Problem to solve:
Return, from the material below, each line in which the word "compte" is present.

The records:
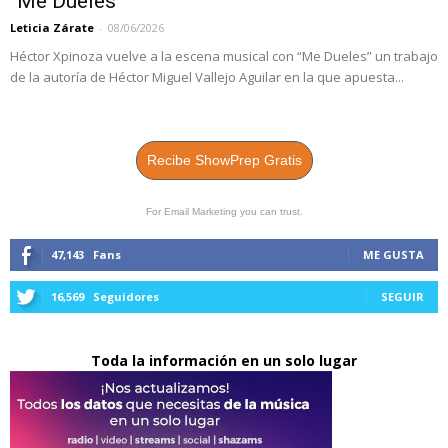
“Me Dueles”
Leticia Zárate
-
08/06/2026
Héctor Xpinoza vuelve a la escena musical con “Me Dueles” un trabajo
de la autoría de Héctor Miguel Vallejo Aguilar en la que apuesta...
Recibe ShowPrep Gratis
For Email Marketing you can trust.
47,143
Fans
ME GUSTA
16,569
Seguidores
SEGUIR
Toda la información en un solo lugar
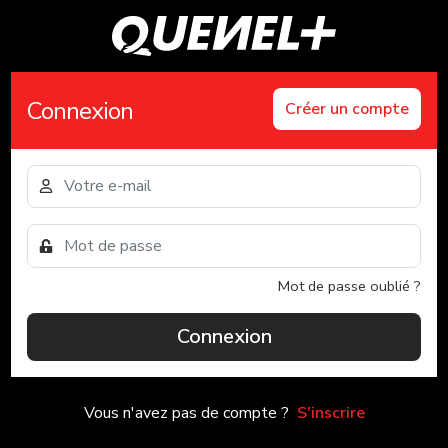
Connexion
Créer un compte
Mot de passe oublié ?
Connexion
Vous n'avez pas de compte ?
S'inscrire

--

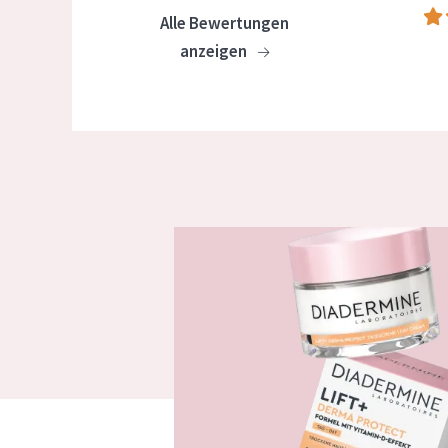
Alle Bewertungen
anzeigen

Solution for this exercise:
Créer un compte
Vous n'avez pas de compte ?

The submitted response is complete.